The Great Depression did not treat Hood County and Granbury very kindly. During the early 1900’s there were three banks on the town square. In addition to the First National, there was the Hood County State Bank on the southwest corner and the City National Bank on the north end of the west side. City National occupied the building owned by Tom Ward today. The red brick BANK building was built to house the Hood County State. Today Granbury again has three banks serving the community. Only the First National has survived on the square and still occupies the same spot. One prominent merchant I’ve not mentioned was E. A. Hannaford. He was an Englishman who fought in the Union Army. He came to Granbury with his “saddlebags full of gold.” He was a pharmacist and opened the first drugstore under a tent. He then constructed the building that adjoins the City National Bank building. He was a strong supporter of the Granbury College, the bridge across the Brazos and many other affairs of the town. He built a grand home on South Lambert Street owned today by Beth Calhoun and her family. Fortunately the restoration of old buildings became the “thing to do” in time to save the Granbury town square. We had been too poor to tear them down or cover them with modern siding. Today the square is a historical site and registered in both the state and national registries. This makes it possible for us to keep the old appearance. Today we are also very pleased to find owners willing to preserve and restore the old homes. Sadly many were lost before my time as well as a number I once knew. There again we look for the old pictures to give us a hint of what we’ve lost. Only a few individual names have been used. There are far too many to list them all.

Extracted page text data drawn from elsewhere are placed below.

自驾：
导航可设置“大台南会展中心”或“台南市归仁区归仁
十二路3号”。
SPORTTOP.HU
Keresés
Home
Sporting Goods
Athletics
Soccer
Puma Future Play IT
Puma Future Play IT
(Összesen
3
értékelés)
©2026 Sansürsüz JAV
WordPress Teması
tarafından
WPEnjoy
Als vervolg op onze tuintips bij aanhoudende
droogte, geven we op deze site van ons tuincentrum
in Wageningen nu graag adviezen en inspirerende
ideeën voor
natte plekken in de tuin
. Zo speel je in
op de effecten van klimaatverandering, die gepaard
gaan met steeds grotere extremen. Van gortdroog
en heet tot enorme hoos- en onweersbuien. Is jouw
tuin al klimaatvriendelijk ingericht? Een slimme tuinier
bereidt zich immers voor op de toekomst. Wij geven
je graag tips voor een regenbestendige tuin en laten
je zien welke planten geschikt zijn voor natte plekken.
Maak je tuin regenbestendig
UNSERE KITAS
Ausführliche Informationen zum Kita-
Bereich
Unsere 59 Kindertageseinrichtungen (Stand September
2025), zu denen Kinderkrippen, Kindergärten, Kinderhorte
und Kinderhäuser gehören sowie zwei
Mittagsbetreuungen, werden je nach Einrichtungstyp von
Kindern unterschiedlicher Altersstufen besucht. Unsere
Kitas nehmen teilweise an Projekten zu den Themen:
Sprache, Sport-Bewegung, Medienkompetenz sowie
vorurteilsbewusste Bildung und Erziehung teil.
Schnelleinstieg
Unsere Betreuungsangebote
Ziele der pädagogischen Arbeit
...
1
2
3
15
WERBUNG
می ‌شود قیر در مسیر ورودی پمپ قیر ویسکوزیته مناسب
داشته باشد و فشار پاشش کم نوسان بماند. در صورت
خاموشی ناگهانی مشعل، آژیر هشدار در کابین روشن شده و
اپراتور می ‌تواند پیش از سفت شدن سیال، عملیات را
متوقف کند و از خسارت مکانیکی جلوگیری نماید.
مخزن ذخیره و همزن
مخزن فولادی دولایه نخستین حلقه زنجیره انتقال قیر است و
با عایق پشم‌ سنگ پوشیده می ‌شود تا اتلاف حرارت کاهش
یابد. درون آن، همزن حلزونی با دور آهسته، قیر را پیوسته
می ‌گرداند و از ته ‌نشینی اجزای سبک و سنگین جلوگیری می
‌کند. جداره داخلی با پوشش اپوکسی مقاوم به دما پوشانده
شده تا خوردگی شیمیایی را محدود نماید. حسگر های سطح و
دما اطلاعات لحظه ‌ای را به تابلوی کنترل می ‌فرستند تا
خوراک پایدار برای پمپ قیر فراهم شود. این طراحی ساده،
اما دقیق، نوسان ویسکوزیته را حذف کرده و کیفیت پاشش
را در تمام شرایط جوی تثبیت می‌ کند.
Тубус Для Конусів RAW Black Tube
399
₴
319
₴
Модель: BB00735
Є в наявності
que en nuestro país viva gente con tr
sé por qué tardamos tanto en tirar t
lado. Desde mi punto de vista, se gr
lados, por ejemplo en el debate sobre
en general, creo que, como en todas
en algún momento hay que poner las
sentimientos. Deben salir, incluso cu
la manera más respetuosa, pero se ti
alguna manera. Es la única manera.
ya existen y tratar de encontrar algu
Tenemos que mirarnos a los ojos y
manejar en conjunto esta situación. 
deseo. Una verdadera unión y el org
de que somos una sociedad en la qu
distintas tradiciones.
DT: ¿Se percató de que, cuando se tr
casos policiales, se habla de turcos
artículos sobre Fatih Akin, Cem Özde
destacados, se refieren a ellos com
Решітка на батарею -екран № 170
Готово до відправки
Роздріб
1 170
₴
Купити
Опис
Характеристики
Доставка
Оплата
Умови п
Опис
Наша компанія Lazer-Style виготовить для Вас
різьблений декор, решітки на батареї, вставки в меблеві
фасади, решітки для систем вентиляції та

Most of the remaining old homes were built by merchants and professional persons. The large homes on Doyle Street were built by the twin Doyle brothers. One was a doctor. On Bluff Street we find the W. B. Daniel home – still owned and occupied by a family member. Also on Bluff we find the Lees-Bryan house and the Brown home. At the corner of Lambert and West Pearl is the home of Tom Hiner. Mrs. Hiner was the granddaughter of David Crockett. West on Pearl Street is the Estes-Green home. At West Pearl and South Jones is the home Dan Cogdell built for his daughter, Zuma’s, wedding gift. Dr. T. H. Dabney bought the home and lived there until he died at 100 years. Dan Cogdell’s home is found on Thorp Spring Road across the railroad tracks with Dr. E. L. Menefee’s home across the street to the north.
Across town on Spring Street is the distinctive home built in 1873 by Captain A. J. Wright, Hood County’s first sheriff. It was originally one story with two rooms and an open dog-run as the double log cabins were built. It was remodeled around 1911 by J. F. Henderson to look much as it does today. It was owned from 1929 until now by C. M. Duncan and later his daughter. Each of the three owners named made changes to the appearance of the house and each served as a Hood County Sheriff.